Through a little Googling, I found Canva. My first attempt was a stock image starfield with the words 43 Seconds overlaying it. I scratched my chin. I can do better.
If you’re an indie author like me, you’ve probably endured for-an-indie-author-itis. It goes something like this: This story is well written, for an indie author. That’s a nice cover, for an indie author. I think that sometimes people forget that everyone has his own unique background and one of the appeals of being an indie author is being able to play many parts in the self-publishing process. In my case, I majored in mechanical engineering, which has directly helped with the hard science content in my writing, but I minored in graphic design. After graduating, I spent my days working as a mechanical engineer but my nights and weekends were spent creating artwork. Over the next fifteen years I built my artwork resume with group, juried, and solo shows, and my artwork appeared in magazines such as The Artist’s Magazine and Drawing Magazine and books such as Strokes of Genius: The Best of Drawing. I chose my author name, S.D.Falchetti, with just my abbreviated initials because my full name and website were already in use for my art career (shawnfalchetti.com).
So, back to me staring at my generic starfield cover.

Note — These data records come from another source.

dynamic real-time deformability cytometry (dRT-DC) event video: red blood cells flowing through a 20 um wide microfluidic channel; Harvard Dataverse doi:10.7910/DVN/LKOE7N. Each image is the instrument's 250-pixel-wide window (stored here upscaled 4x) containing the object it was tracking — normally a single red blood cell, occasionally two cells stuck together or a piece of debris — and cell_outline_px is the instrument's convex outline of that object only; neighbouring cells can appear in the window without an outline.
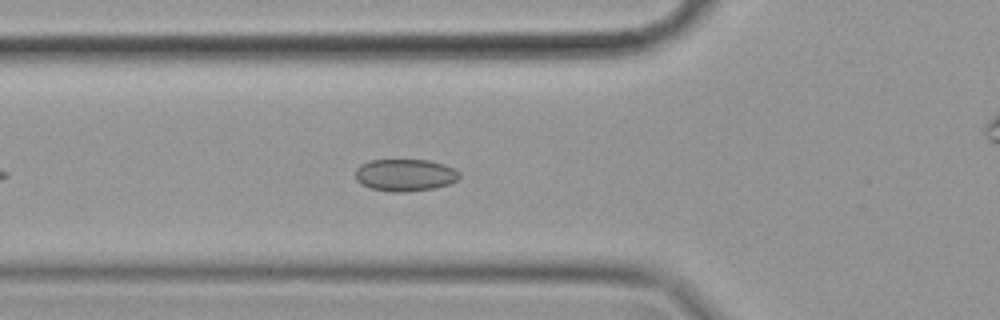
{"species": "common noctule bat (a hibernating species)", "species_latin": "Nyctalus noctula", "temperature_condition": "cold", "stored_images_in_passage": 20, "camera_frame_rate_fps": 3000, "um_per_image_px": 0.085, "animal": {"sex": "female", "body_mass_g": 19.9}, "frame": {"image": 1, "passage_image": 9, "time_ms": 2.667, "image_size_px": [1000, 320], "cell_outline_px": [[460, 176], [456, 180], [448, 184], [436, 188], [404, 192], [392, 192], [368, 188], [360, 184], [356, 180], [356, 168], [360, 164], [368, 160], [428, 160], [444, 164], [460, 172]], "centroid_in_image_um": [34.39, 14.88], "position_along_channel_um": 91.4, "area_um2": 19.65}}
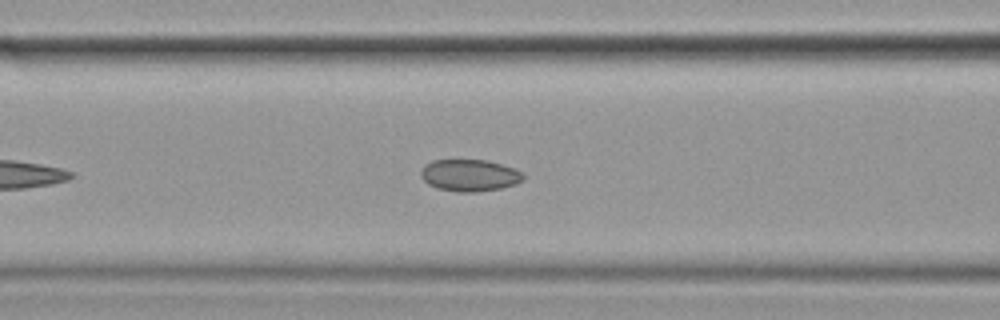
{"frame": {"image": 2, "passage_image": 12, "time_ms": 3.667, "image_size_px": [1000, 320], "cell_outline_px": [[524, 180], [516, 184], [500, 188], [476, 192], [456, 192], [436, 188], [428, 184], [420, 176], [420, 172], [424, 164], [432, 160], [488, 160], [516, 168], [524, 172]], "centroid_in_image_um": [39.93, 14.9], "position_along_channel_um": 126.7, "area_um2": 19.36}}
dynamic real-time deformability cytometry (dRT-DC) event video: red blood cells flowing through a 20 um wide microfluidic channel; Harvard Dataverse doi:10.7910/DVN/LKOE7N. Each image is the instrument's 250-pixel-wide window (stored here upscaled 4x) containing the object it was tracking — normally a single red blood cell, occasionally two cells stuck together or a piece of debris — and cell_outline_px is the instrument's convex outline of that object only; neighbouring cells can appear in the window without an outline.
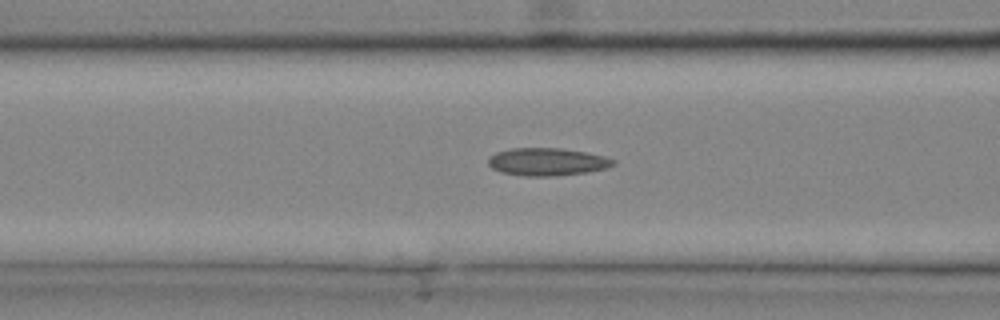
{"species": "common noctule bat (a hibernating species)", "species_latin": "Nyctalus noctula", "temperature_condition": "cold", "stored_images_in_passage": 27, "camera_frame_rate_fps": 3000, "um_per_image_px": 0.085, "animal": {"sex": "male", "body_mass_g": 20.4}, "frame": {"image": 1, "passage_image": 8, "time_ms": 2.333, "image_size_px": [1000, 320], "cell_outline_px": [[616, 164], [608, 168], [588, 172], [556, 176], [524, 176], [500, 172], [492, 168], [488, 164], [488, 156], [496, 152], [512, 148], [560, 148], [588, 152], [604, 156], [616, 160]], "centroid_in_image_um": [46.53, 13.75], "position_along_channel_um": 120.1, "area_um2": 20.46}}
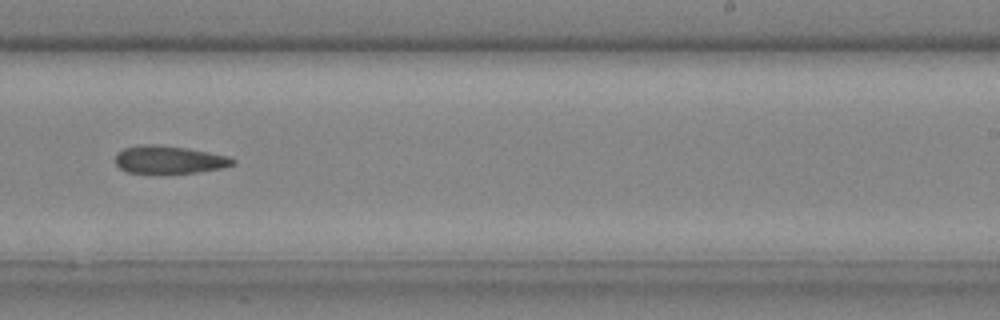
{"frame": {"image": 2, "passage_image": 16, "time_ms": 5.0, "image_size_px": [1000, 320], "cell_outline_px": [[236, 164], [220, 168], [196, 172], [128, 172], [120, 168], [116, 164], [116, 152], [124, 148], [140, 144], [160, 144], [188, 148], [228, 156], [236, 160]], "centroid_in_image_um": [14.37, 13.54], "position_along_channel_um": 274.6, "area_um2": 18.84}}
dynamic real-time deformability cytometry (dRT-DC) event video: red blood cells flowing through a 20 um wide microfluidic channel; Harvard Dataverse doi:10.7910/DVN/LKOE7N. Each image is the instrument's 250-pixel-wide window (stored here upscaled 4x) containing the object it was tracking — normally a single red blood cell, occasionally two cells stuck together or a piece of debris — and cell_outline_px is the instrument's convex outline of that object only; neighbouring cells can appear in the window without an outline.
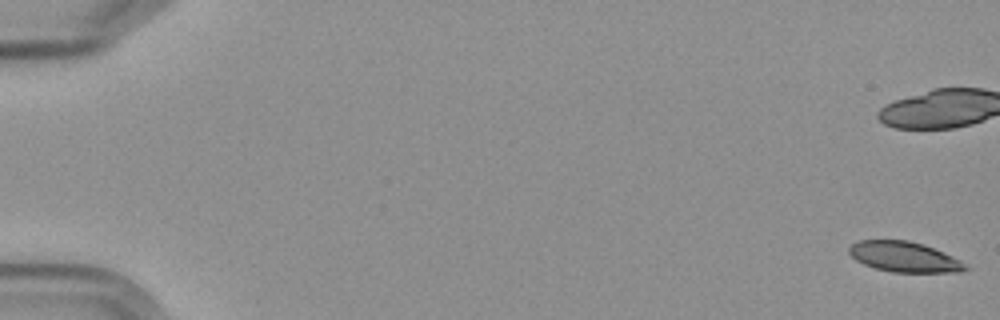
{"species": "Egyptian fruit bat (a non-hibernating species)", "species_latin": "Rousettus aegyptiacus", "temperature_condition": "cold", "stored_images_in_passage": 7, "camera_frame_rate_fps": 3000, "um_per_image_px": 0.085, "frame": {"image": 1, "passage_image": 1, "time_ms": 0.0, "image_size_px": [1000, 320], "cell_outline_px": [[972, 268], [960, 272], [892, 272], [876, 268], [864, 264], [856, 260], [848, 252], [848, 248], [852, 244], [860, 240], [908, 240], [924, 244], [944, 252], [960, 260]], "centroid_in_image_um": [76.9, 21.83], "position_along_channel_um": 8.1, "area_um2": 20.63}}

Here’s where I hit a slight snafu. I had almost no digital art training. Everything I’d done up to this point had been traditional artwork. Even my graphic design courses used hand-drawn layouts on drafting tables. So, I taught myself Adobe Illustrator and Adobe Photoshop. My first three book covers were made in Adobe Illustrator and I was shooting for a very stylized, minimalistic look:
Out of that bunch, Aero One was the standout, and I kept it. For 43 Seconds and Signal Loss, however, I decided I wanted to go a different route. Science fiction book covers should clearly announce they are science fiction through their imagery, and most covers in the genre have a photorealistic look. So…how to create photorealism? Well, as an engineer I spent many hours learning how to three-dimensionally model things in AutoCad, so the leap to 3D modeling software was more of a short hop. I taught myself Blender. One of my first Blender objects was a space module I pieced together as an experiment. When I hit the render button, I’d realized I found a winner.

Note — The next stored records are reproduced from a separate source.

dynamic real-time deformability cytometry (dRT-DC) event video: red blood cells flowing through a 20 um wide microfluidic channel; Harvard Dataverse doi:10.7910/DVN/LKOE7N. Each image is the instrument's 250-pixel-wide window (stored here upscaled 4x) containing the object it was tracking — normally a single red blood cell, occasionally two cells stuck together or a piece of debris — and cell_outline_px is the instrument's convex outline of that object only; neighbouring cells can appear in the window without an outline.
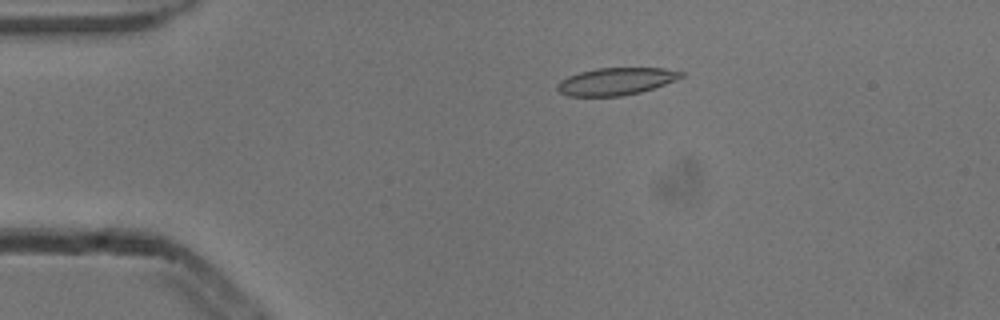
{"species": "common noctule bat (a hibernating species)", "species_latin": "Nyctalus noctula", "temperature_condition": "cold", "stored_images_in_passage": 3, "camera_frame_rate_fps": 3000, "um_per_image_px": 0.085, "animal": {"sex": "male", "body_mass_g": 13.3}, "frame": {"image": 1, "passage_image": 1, "time_ms": 0.0, "image_size_px": [1000, 320], "cell_outline_px": [[684, 76], [676, 80], [640, 92], [620, 96], [568, 96], [560, 92], [556, 88], [556, 84], [560, 80], [568, 76], [580, 72], [596, 68], [664, 68], [684, 72]], "centroid_in_image_um": [52.34, 6.91], "position_along_channel_um": 32.7, "area_um2": 19.65}}
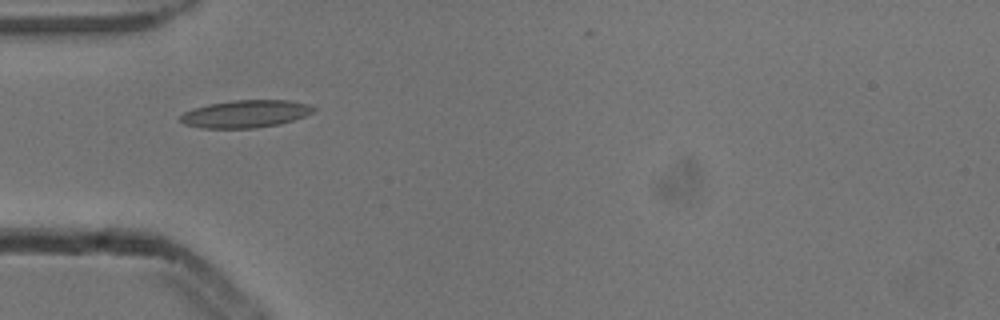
{"frame": {"image": 2, "passage_image": 2, "time_ms": 0.333, "image_size_px": [1000, 320], "cell_outline_px": [[316, 112], [280, 124], [256, 128], [200, 128], [184, 124], [180, 120], [180, 116], [184, 112], [208, 104], [232, 100], [288, 100], [308, 104], [316, 108]], "centroid_in_image_um": [20.89, 9.68], "position_along_channel_um": 64.1, "area_um2": 21.39}}
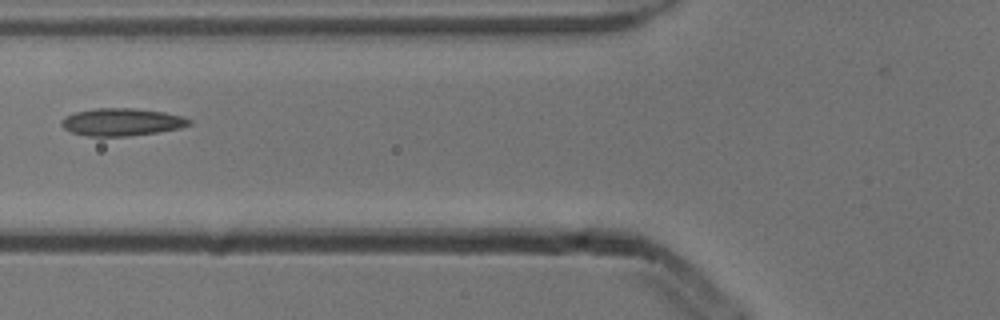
{"frame": {"image": 3, "passage_image": 3, "time_ms": 0.667, "image_size_px": [1000, 320], "cell_outline_px": [[192, 124], [180, 128], [156, 132], [128, 136], [88, 136], [72, 132], [64, 128], [60, 124], [60, 120], [64, 116], [76, 112], [96, 108], [136, 108], [164, 112], [184, 116], [192, 120]], "centroid_in_image_um": [10.36, 10.36], "position_along_channel_um": 115.4, "area_um2": 20.58}}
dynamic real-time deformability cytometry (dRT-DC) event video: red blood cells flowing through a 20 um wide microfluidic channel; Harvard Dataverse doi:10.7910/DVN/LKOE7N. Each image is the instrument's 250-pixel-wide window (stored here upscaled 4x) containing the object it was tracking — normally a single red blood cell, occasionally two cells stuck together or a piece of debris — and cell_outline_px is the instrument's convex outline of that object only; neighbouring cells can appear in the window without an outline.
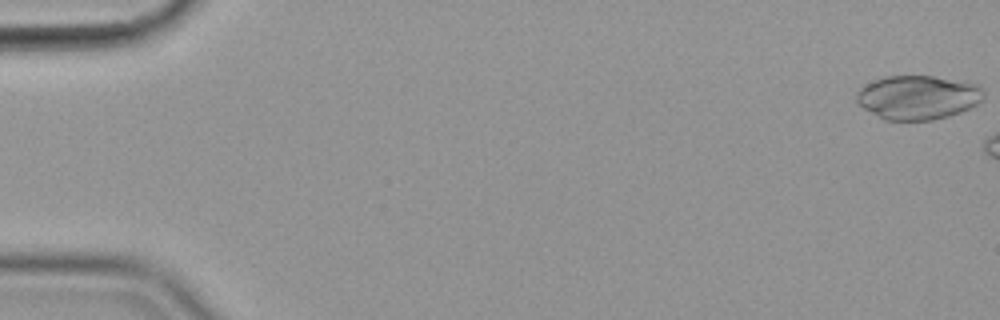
{"species": "common noctule bat (a hibernating species)", "species_latin": "Nyctalus noctula", "temperature_condition": "cold", "stored_images_in_passage": 13, "camera_frame_rate_fps": 3000, "um_per_image_px": 0.085, "animal": {"sex": "female", "body_mass_g": 19.9}, "frame": {"image": 1, "passage_image": 1, "time_ms": 0.0, "image_size_px": [1000, 320], "cell_outline_px": [[984, 100], [960, 112], [948, 116], [932, 120], [884, 120], [864, 108], [856, 100], [856, 92], [860, 88], [884, 76], [932, 76], [980, 84], [984, 88]], "centroid_in_image_um": [78.06, 8.27], "position_along_channel_um": 6.9, "area_um2": 32.6}}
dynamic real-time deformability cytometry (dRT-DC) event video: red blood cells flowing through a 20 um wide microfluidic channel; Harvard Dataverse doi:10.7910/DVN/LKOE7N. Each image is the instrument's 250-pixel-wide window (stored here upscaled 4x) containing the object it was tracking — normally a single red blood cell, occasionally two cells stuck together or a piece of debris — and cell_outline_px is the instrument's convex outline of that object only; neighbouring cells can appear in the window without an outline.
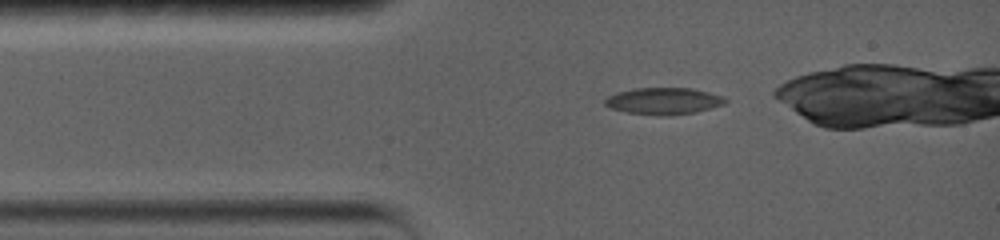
{"species": "common noctule bat (a hibernating species)", "species_latin": "Nyctalus noctula", "temperature_condition": "warm", "stored_images_in_passage": 2, "camera_frame_rate_fps": 5000, "um_per_image_px": 0.085, "animal": {"sex": "female", "body_mass_g": 19.0, "forearm_length_mm": 56.7}, "frame": {"image": 1, "passage_image": 1, "time_ms": 0.0, "image_size_px": [1000, 240], "cell_outline_px": [[728, 100], [724, 104], [712, 108], [696, 112], [672, 116], [656, 116], [628, 112], [612, 108], [604, 104], [604, 100], [608, 96], [616, 92], [636, 88], [692, 88], [724, 96]], "centroid_in_image_um": [56.44, 8.59], "position_along_channel_um": 28.6, "area_um2": 18.96}}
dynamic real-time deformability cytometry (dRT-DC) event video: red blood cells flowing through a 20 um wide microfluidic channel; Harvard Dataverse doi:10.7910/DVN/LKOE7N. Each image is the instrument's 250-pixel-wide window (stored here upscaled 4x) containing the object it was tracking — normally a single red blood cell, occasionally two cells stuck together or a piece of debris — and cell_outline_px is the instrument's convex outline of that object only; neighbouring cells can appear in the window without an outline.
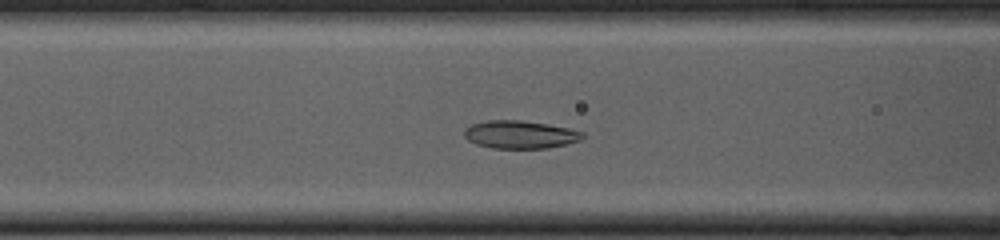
{"species": "common noctule bat (a hibernating species)", "species_latin": "Nyctalus noctula", "temperature_condition": "cold", "stored_images_in_passage": 44, "camera_frame_rate_fps": 3000, "um_per_image_px": 0.085, "animal": {"sex": "female", "body_mass_g": 23.0, "forearm_length_mm": 53.4}, "frame": {"image": 1, "passage_image": 11, "time_ms": 3.333, "image_size_px": [1000, 240], "cell_outline_px": [[584, 136], [580, 140], [568, 144], [548, 148], [492, 148], [476, 144], [468, 140], [464, 136], [464, 132], [472, 124], [488, 120], [520, 120], [548, 124], [568, 128], [584, 132]], "centroid_in_image_um": [44.23, 11.44], "position_along_channel_um": 122.4, "area_um2": 19.19}}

In no time, I was creating my own space ships and scenes. I felt like I’d discovered a digital version of George Lucas’s model shop. Here’s the rough model of Bernard’s Beauty, before texturing:
Here’s the Aristarchus and Resolve, which would later grace the new cover of Signal Loss:
Of course these are just the models. They need to be assembled into a composite plate with a background and the overlaying cover text. For this, I used Photoshop:
Over time, I learned how to make configurable Blender models for common background objects like planets. Now by tweaking a few parameters and textures, I could have ringed worlds, icy worlds, moons, or rocky planets with oceans.
The planet Astris, above, appears on the cover of Bernard’s Promise, below:
I also discovered that I could fuse the 3D modeling techniques used for my photorealistic covers with the stylized minimalism of my earlier Illustrator covers. By merging the 3D models of Bernard’s Beauty and the Cassini One Ring with hand-drawn artwork, I created the cover of Hayden’s World: Volume 1. It has a nice, retro, pulpy-art feel to it:
When it was time to create the hardcover version of my books, complete with a folding dust jacket, I had all of the art assets because I had created them myself, and it was easy to expand the layout to include the spine, back cover, and sleeve layouts. Now, when I say easy, it wasn’t really easy. Graphic design is actually pretty hard, especially for a multipage layout like a dust jacket. But, I loved doing it. I could make covers all day long. The resulting covers have a common design language and clearly are part of the same series:
So, that’s it - my book cover journey, and a few secrets of how I do things. I hope you enjoy both the stories and artwork. Thanks for following along.